One of the strategies we’re focusing on in my grad class is the use of the writers’ notebook. This is a new concept to several teachers in the class, although most have used journals of one kind or another. I’m looking forward to learning along with them as they try out this practice in teaching situations that range from kindergarten to secondary, including an alternative secondary center for formerly incarcerated youth who are earning credits towards high school graduation.

Thinking about particular position brought me back to a previous class, during which I visited the teachers in their schools. Ms K taught at a residential center and school for incarcerated youth, ages 14-20. My visit there began with TSA-type screening and escorted walk through a series of doors that each had to lock before the next one could open. Ms K had a calm and confident demeanor that was well-suited to the volatility of some of her students. She happened to be a music teacher who had a strong interest in literacy and was doing a great job of integrating literacy skills into the music program.

On this day, the students were reading and responding to an op-ed piece about a popular rapper. They had strong opinions of their own and the oral discussion became heated enough that I noticed one of the guards stationed in the hallway peering into the window of the classroom. It was nothing the teacher couldn’t handle however; she acknowledged their strong views and successfully transitioned to having them jot down ideas for their response to the letter in their writers’ notebooks. One of the virtues of the notebook is the flexibility of its design and use. In this context, that meant specifically that no staples or spiral binders could be used. No problem – the teacher had previously hole-punched several sheets of paper for each girl in the class (classes are gender-separated) and allowed them to choose from an array of colored ribbons to fasten the notebook. Markers had been provided (and closely monitored) for personalization of the covers. When the girls left the classroom on this particular day, they asked Ms K if they could bring the notebooks back to their rooms (it was the last class of the day). She agreed. Afterwards, she and I talked about the value that these girls seemed to place upon the notebook. She explained that their standardized, regimented lives at the center did not allow for much of a personal nature, or many outlets for written expression of opinions and feelings, without fear of failure. Of course there was the chance that a notebook might not come back the next day. A girl herself might not come back the next day – there were court dates, DHS hearings, sudden changes in placement. Nothing was certain. The notebook was something to hold onto.

* This “Slice of Life” post is part of a larger blog series, hosted by the blog site, Two Writing Teachers: A Meeting Place for a World of Reflective Writers.
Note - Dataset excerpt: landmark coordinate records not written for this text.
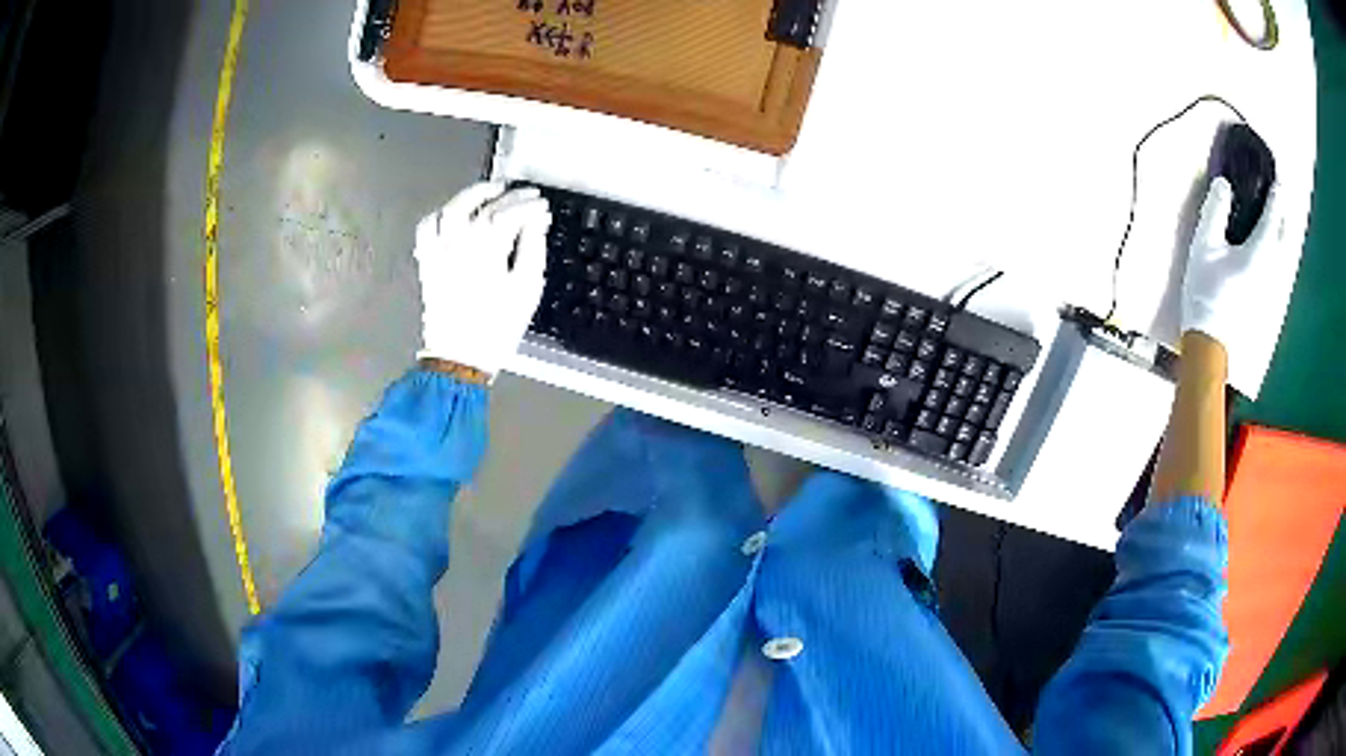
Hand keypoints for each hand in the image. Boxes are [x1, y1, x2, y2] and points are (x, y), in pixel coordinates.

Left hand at [414, 182, 550, 377]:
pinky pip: (428, 228)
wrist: (460, 358)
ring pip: (450, 209)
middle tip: (524, 194)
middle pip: (482, 205)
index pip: (510, 213)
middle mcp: (458, 244)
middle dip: (507, 195)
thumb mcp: (526, 290)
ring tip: (489, 192)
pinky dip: (441, 215)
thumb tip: (535, 224)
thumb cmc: (496, 328)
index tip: (543, 208)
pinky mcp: (428, 262)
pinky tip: (454, 214)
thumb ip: (532, 250)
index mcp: (486, 250)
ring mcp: (439, 251)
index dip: (529, 206)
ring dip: (471, 195)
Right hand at [1182, 176, 1282, 357]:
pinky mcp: (1272, 305)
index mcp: (1260, 251)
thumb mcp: (1204, 245)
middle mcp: (1274, 269)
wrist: (1212, 344)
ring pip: (1287, 257)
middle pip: (1286, 237)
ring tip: (1281, 224)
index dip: (1276, 195)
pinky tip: (1276, 256)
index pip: (1273, 216)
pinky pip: (1282, 273)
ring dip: (1285, 237)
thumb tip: (1223, 183)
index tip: (1278, 181)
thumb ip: (1215, 211)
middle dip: (1284, 216)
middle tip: (1281, 200)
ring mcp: (1275, 290)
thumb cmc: (1207, 292)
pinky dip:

???????????Janice Ewing is an adjunct for Cabrini College and a co-director for the Pennsylvania Writing & Literature Project. Janice co-facilitates PAWLP’s “Continuity Days” and this blog. She is an avid reader and writer, and especially enjoys writing poems.

4 Comments Post a comment
  1. What an amazing music teacher! I started using a writer’s notebook with my third grade writers and for myself last year. It is a great tool.


    March 12, 2015
  2. What powerful learning for these girls – a place to share their own thoughts and feelings. So glad this work is going on!


    March 12, 2015
  3. Rita Sorrentino #

    Even low-budget materials can be invested with purpose, meaning and ownership. Thanks for sharing this story of how a teacher and her students work to make the best of a difficult situation.


    March 12, 2015
  4. I have been keeping a writer’s notebook for more than 15 years now. I use them all of the time when I teach. Now as an administrator I still fill them and use them to model how to keep a notebook (both for students and for teachers). They are truly documentation of our lives.